In the course of decades of careful study, climate scientists have identified examples of mass extinction and catastrophic climate change from the Cretaceous and the Permian and even the late Carboniferous, when so much carbon dioxide was taken from the atmosphere and buried as fossil plant material that the planet almost became a snowball.
More directly, change in the past has repeatedly provided increasingly urgent warnings for the near future.
Human flourishing ended
So cogent have been the warnings from the distant past that researchers argue that the epoch in which modern humans flourished – geologists call it the Holocene – effectively came to an end midway through the 20th century.
What initially provided a safe operating space for emerging humanity will, they think, become known as the Anthropocene, because human activity has now so dramatically changed the climate, the landscape and the conditions under which other lifeforms flourish.

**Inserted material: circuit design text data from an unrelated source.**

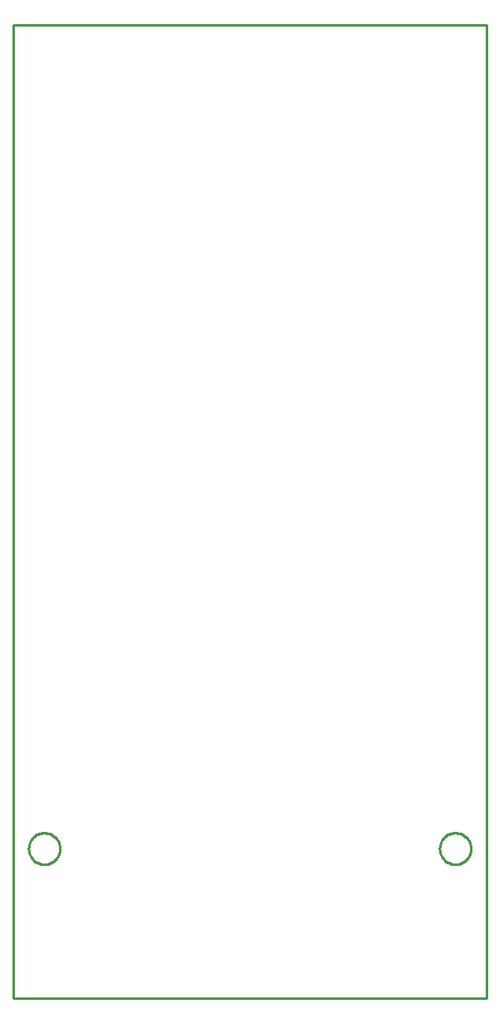
<source format=gbr>
G04 EAGLE Gerber RS-274X export*
G75*
%MOMM*%
%FSLAX34Y34*%
%LPD*%
%IN*%
%IPPOS*%
%AMOC8*
5,1,8,0,0,1.08239X$1,22.5*%
G01*
%ADD10C,0.254000*%


D10*
X0Y0D02*
X482600Y0D01*
X482600Y990600D01*
X0Y990600D01*
X0Y0D01*
X47752Y151876D02*
X47683Y150831D01*
X47547Y149792D01*
X47342Y148764D01*
X47071Y147752D01*
X46734Y146760D01*
X46333Y145792D01*
X45870Y144853D01*
X45346Y143945D01*
X44764Y143074D01*
X44126Y142243D01*
X43436Y141455D01*
X42695Y140714D01*
X41907Y140024D01*
X41076Y139386D01*
X40205Y138804D01*
X39297Y138280D01*
X38358Y137817D01*
X37390Y137416D01*
X36398Y137079D01*
X35386Y136808D01*
X34358Y136603D01*
X33319Y136467D01*
X32274Y136398D01*
X31226Y136398D01*
X30181Y136467D01*
X29142Y136603D01*
X28114Y136808D01*
X27102Y137079D01*
X26110Y137416D01*
X25142Y137817D01*
X24203Y138280D01*
X23295Y138804D01*
X22424Y139386D01*
X21593Y140024D01*
X20805Y140714D01*
X20064Y141455D01*
X19374Y142243D01*
X18736Y143074D01*
X18154Y143945D01*
X17630Y144853D01*
X17167Y145792D01*
X16766Y146760D01*
X16429Y147752D01*
X16158Y148764D01*
X15953Y149792D01*
X15817Y150831D01*
X15748Y151876D01*
X15748Y152924D01*
X15817Y153969D01*
X15953Y155008D01*
X16158Y156036D01*
X16429Y157048D01*
X16766Y158040D01*
X17167Y159008D01*
X17630Y159947D01*
X18154Y160855D01*
X18736Y161726D01*
X19374Y162557D01*
X20064Y163345D01*
X20805Y164086D01*
X21593Y164776D01*
X22424Y165414D01*
X23295Y165996D01*
X24203Y166520D01*
X25142Y166983D01*
X26110Y167384D01*
X27102Y167721D01*
X28114Y167992D01*
X29142Y168197D01*
X30181Y168333D01*
X31226Y168402D01*
X32274Y168402D01*
X33319Y168333D01*
X34358Y168197D01*
X35386Y167992D01*
X36398Y167721D01*
X37390Y167384D01*
X38358Y166983D01*
X39297Y166520D01*
X40205Y165996D01*
X41076Y165414D01*
X41907Y164776D01*
X42695Y164086D01*
X43436Y163345D01*
X44126Y162557D01*
X44764Y161726D01*
X45346Y160855D01*
X45870Y159947D01*
X46333Y159008D01*
X46734Y158040D01*
X47071Y157048D01*
X47342Y156036D01*
X47547Y155008D01*
X47683Y153969D01*
X47752Y152924D01*
X47752Y151876D01*
X466852Y151876D02*
X466783Y150831D01*
X466647Y149792D01*
X466442Y148764D01*
X466171Y147752D01*
X465834Y146760D01*
X465433Y145792D01*
X464970Y144853D01*
X464446Y143945D01*
X463864Y143074D01*
X463226Y142243D01*
X462536Y141455D01*
X461795Y140714D01*
X461007Y140024D01*
X460176Y139386D01*
X459305Y138804D01*
X458397Y138280D01*
X457458Y137817D01*
X456490Y137416D01*
X455498Y137079D01*
X454486Y136808D01*
X453458Y136603D01*
X452419Y136467D01*
X451374Y136398D01*
X450326Y136398D01*
X449281Y136467D01*
X448242Y136603D01*
X447214Y136808D01*
X446202Y137079D01*
X445210Y137416D01*
X444242Y137817D01*
X443303Y138280D01*
X442395Y138804D01*
X441524Y139386D01*
X440693Y140024D01*
X439905Y140714D01*
X439164Y141455D01*
X438474Y142243D01*
X437836Y143074D01*
X437254Y143945D01*
X436730Y144853D01*
X436267Y145792D01*
X435866Y146760D01*
X435529Y147752D01*
X435258Y148764D01*
X435053Y149792D01*
X434917Y150831D01*
X434848Y151876D01*
X434848Y152924D01*
X434917Y153969D01*
X435053Y155008D01*
X435258Y156036D01*
X435529Y157048D01*
X435866Y158040D01*
X436267Y159008D01*
X436730Y159947D01*
X437254Y160855D01*
X437836Y161726D01*
X438474Y162557D01*
X439164Y163345D01*
X439905Y164086D01*
X440693Y164776D01*
X441524Y165414D01*
X442395Y165996D01*
X443303Y166520D01*
X444242Y166983D01*
X445210Y167384D01*
X446202Y167721D01*
X447214Y167992D01*
X448242Y168197D01*
X449281Y168333D01*
X450326Y168402D01*
X451374Y168402D01*
X452419Y168333D01*
X453458Y168197D01*
X454486Y167992D01*
X455498Y167721D01*
X456490Y167384D01*
X457458Y166983D01*
X458397Y166520D01*
X459305Y165996D01*
X460176Y165414D01*
X461007Y164776D01*
X461795Y164086D01*
X462536Y163345D01*
X463226Y162557D01*
X463864Y161726D01*
X464446Y160855D01*
X464970Y159947D01*
X465433Y159008D01*
X465834Y158040D01*
X466171Y157048D01*
X466442Y156036D01*
X466647Y155008D01*
X466783Y153969D01*
X466852Y152924D01*
X466852Y151876D01*
M02*

</source>
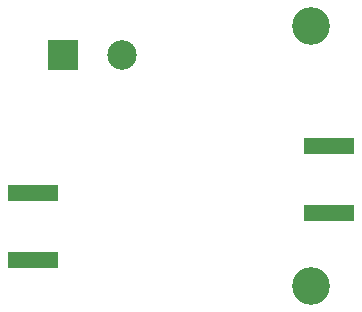
<source format=gbr>
%TF.GenerationSoftware,KiCad,Pcbnew,8.0.2*%
%TF.CreationDate,2025-01-11T01:25:04-03:00*%
%TF.ProjectId,rx_amp,72785f61-6d70-42e6-9b69-6361645f7063,rev?*%
%TF.SameCoordinates,Original*%
%TF.FileFunction,Soldermask,Bot*%
%TF.FilePolarity,Negative*%
%FSLAX46Y46*%
G04 Gerber Fmt 4.6, Leading zero omitted, Abs format (unit mm)*
G04 Created by KiCad (PCBNEW 8.0.2) date 2025-01-11 01:25:04*
%MOMM*%
%LPD*%
G01*
G04 APERTURE LIST*
%ADD10C,3.200000*%
%ADD11R,4.200000X1.350000*%
%ADD12R,2.500000X2.500000*%
%ADD13C,2.500000*%
G04 APERTURE END LIST*
D10*
%TO.C,H1*%
X136000000Y-94000000D03*
%TD*%
D11*
%TO.C,J2*%
X137500000Y-109825000D03*
X137500000Y-104175000D03*
%TD*%
%TO.C,J1*%
X112500000Y-108175000D03*
X112500000Y-113825000D03*
%TD*%
D12*
%TO.C,J3*%
X115000000Y-96500000D03*
D13*
X120000000Y-96500000D03*
%TD*%
D10*
%TO.C,H3*%
X136000000Y-116000000D03*
%TD*%
M02*

</source>
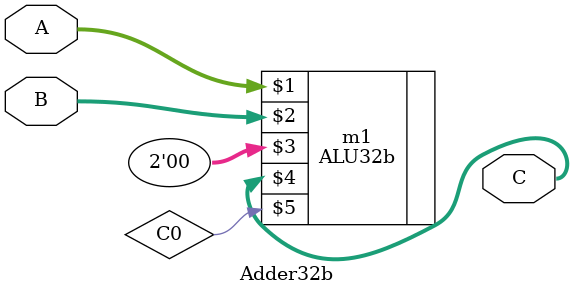
<source format=v>
`timescale 1ns / 1ps
module Adder32b(
input [31:0]A,
input [31:0]B,
output [31:0]C
    );
wire C0;
ALU32b m1(A,B,2'b00,C,C0);

endmodule

</source>
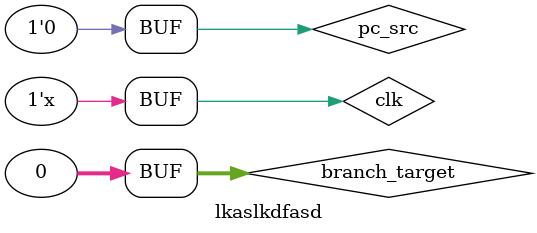
<source format=v>
`timescale 1ns / 1ps


module lkaslkdfasd;

	// Inputs
	reg clk;
	reg [31:0] branch_target;
	reg pc_src;

	// Outputs
	wire [31:0] next_pc;
	wire [31:0] instruction;
	wire hit;

	// Instantiate the Unit Under Test (UUT)
	fetch uut (
		.clk(clk), 
		.branch_target(branch_target), 
		.pc_src(pc_src), 
		.next_pc(next_pc), 
		.instruction(instruction), 
		.hit(hit)
	);

	initial begin
		// Initialize Inputs
		clk = 0;
		branch_target = 0;
		pc_src = 0;

		// Wait 100 ns for global reset to finish
		#100;
        
		// Add stimulus here

	end
	always begin
	#10;
	clk=~clk;
	end	
      
      
endmodule


</source>
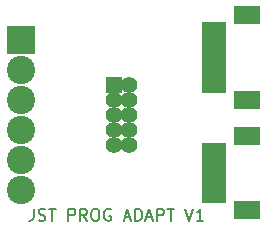
<source format=gbr>
G04 #@! TF.FileFunction,Soldermask,Top*
%FSLAX46Y46*%
G04 Gerber Fmt 4.6, Leading zero omitted, Abs format (unit mm)*
G04 Created by KiCad (PCBNEW 4.0.0-rc1-stable) date 11/10/2015 10:15:42 PM*
%MOMM*%
G01*
G04 APERTURE LIST*
%ADD10C,0.100000*%
%ADD11C,0.150000*%
%ADD12R,2.075000X1.000000*%
%ADD13R,2.200000X1.600000*%
%ADD14R,1.400000X1.400000*%
%ADD15C,1.400000*%
%ADD16R,2.400000X2.400000*%
%ADD17C,2.400000*%
G04 APERTURE END LIST*
D10*
D11*
X141058190Y-112990381D02*
X141058190Y-113704667D01*
X141010570Y-113847524D01*
X140915332Y-113942762D01*
X140772475Y-113990381D01*
X140677237Y-113990381D01*
X141486761Y-113942762D02*
X141629618Y-113990381D01*
X141867714Y-113990381D01*
X141962952Y-113942762D01*
X142010571Y-113895143D01*
X142058190Y-113799905D01*
X142058190Y-113704667D01*
X142010571Y-113609429D01*
X141962952Y-113561810D01*
X141867714Y-113514190D01*
X141677237Y-113466571D01*
X141581999Y-113418952D01*
X141534380Y-113371333D01*
X141486761Y-113276095D01*
X141486761Y-113180857D01*
X141534380Y-113085619D01*
X141581999Y-113038000D01*
X141677237Y-112990381D01*
X141915333Y-112990381D01*
X142058190Y-113038000D01*
X142343904Y-112990381D02*
X142915333Y-112990381D01*
X142629618Y-113990381D02*
X142629618Y-112990381D01*
X144010571Y-113990381D02*
X144010571Y-112990381D01*
X144391524Y-112990381D01*
X144486762Y-113038000D01*
X144534381Y-113085619D01*
X144582000Y-113180857D01*
X144582000Y-113323714D01*
X144534381Y-113418952D01*
X144486762Y-113466571D01*
X144391524Y-113514190D01*
X144010571Y-113514190D01*
X145582000Y-113990381D02*
X145248666Y-113514190D01*
X145010571Y-113990381D02*
X145010571Y-112990381D01*
X145391524Y-112990381D01*
X145486762Y-113038000D01*
X145534381Y-113085619D01*
X145582000Y-113180857D01*
X145582000Y-113323714D01*
X145534381Y-113418952D01*
X145486762Y-113466571D01*
X145391524Y-113514190D01*
X145010571Y-113514190D01*
X146201047Y-112990381D02*
X146391524Y-112990381D01*
X146486762Y-113038000D01*
X146582000Y-113133238D01*
X146629619Y-113323714D01*
X146629619Y-113657048D01*
X146582000Y-113847524D01*
X146486762Y-113942762D01*
X146391524Y-113990381D01*
X146201047Y-113990381D01*
X146105809Y-113942762D01*
X146010571Y-113847524D01*
X145962952Y-113657048D01*
X145962952Y-113323714D01*
X146010571Y-113133238D01*
X146105809Y-113038000D01*
X146201047Y-112990381D01*
X147582000Y-113038000D02*
X147486762Y-112990381D01*
X147343905Y-112990381D01*
X147201047Y-113038000D01*
X147105809Y-113133238D01*
X147058190Y-113228476D01*
X147010571Y-113418952D01*
X147010571Y-113561810D01*
X147058190Y-113752286D01*
X147105809Y-113847524D01*
X147201047Y-113942762D01*
X147343905Y-113990381D01*
X147439143Y-113990381D01*
X147582000Y-113942762D01*
X147629619Y-113895143D01*
X147629619Y-113561810D01*
X147439143Y-113561810D01*
X148772476Y-113704667D02*
X149248667Y-113704667D01*
X148677238Y-113990381D02*
X149010571Y-112990381D01*
X149343905Y-113990381D01*
X149677238Y-113990381D02*
X149677238Y-112990381D01*
X149915333Y-112990381D01*
X150058191Y-113038000D01*
X150153429Y-113133238D01*
X150201048Y-113228476D01*
X150248667Y-113418952D01*
X150248667Y-113561810D01*
X150201048Y-113752286D01*
X150153429Y-113847524D01*
X150058191Y-113942762D01*
X149915333Y-113990381D01*
X149677238Y-113990381D01*
X150629619Y-113704667D02*
X151105810Y-113704667D01*
X150534381Y-113990381D02*
X150867714Y-112990381D01*
X151201048Y-113990381D01*
X151534381Y-113990381D02*
X151534381Y-112990381D01*
X151915334Y-112990381D01*
X152010572Y-113038000D01*
X152058191Y-113085619D01*
X152105810Y-113180857D01*
X152105810Y-113323714D01*
X152058191Y-113418952D01*
X152010572Y-113466571D01*
X151915334Y-113514190D01*
X151534381Y-113514190D01*
X152391524Y-112990381D02*
X152962953Y-112990381D01*
X152677238Y-113990381D02*
X152677238Y-112990381D01*
X153915334Y-112990381D02*
X154248667Y-113990381D01*
X154582001Y-112990381D01*
X155439144Y-113990381D02*
X154867715Y-113990381D01*
X155153429Y-113990381D02*
X155153429Y-112990381D01*
X155058191Y-113133238D01*
X154962953Y-113228476D01*
X154867715Y-113276095D01*
D12*
X156337000Y-97663000D03*
X156337000Y-98663000D03*
X156337000Y-99663000D03*
X156337000Y-100663000D03*
X156337000Y-101663000D03*
X156337000Y-102663000D03*
D13*
X159137000Y-103763000D03*
X159137000Y-96563000D03*
D14*
X147828000Y-102489000D03*
D15*
X149098000Y-102489000D03*
X147828000Y-103759000D03*
X149098000Y-103759000D03*
X147828000Y-105029000D03*
X149098000Y-105029000D03*
X147828000Y-106299000D03*
X149098000Y-106299000D03*
X147828000Y-107569000D03*
X149098000Y-107569000D03*
D12*
X156337000Y-107950000D03*
X156337000Y-108950000D03*
X156337000Y-109950000D03*
X156337000Y-110950000D03*
X156337000Y-111950000D03*
D13*
X159137000Y-113050000D03*
X159137000Y-106850000D03*
D16*
X139954000Y-98679000D03*
D17*
X139954000Y-101219000D03*
X139954000Y-103759000D03*
X139954000Y-106299000D03*
X139954000Y-108839000D03*
X139954000Y-111379000D03*
M02*

</source>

“The further we move from the Holocene, the greater we move out of safe operating space,” Professor Williams said.
“In the roughly 20 to 25 years I have been working in the field, we have gone from expecting climate change to happen, to detecting its effects, and now we are seeing it is causing harm.
“People are dying, property is being damaged, we’re seeing intensified fires and intensified storms that can be attributed to climate change.”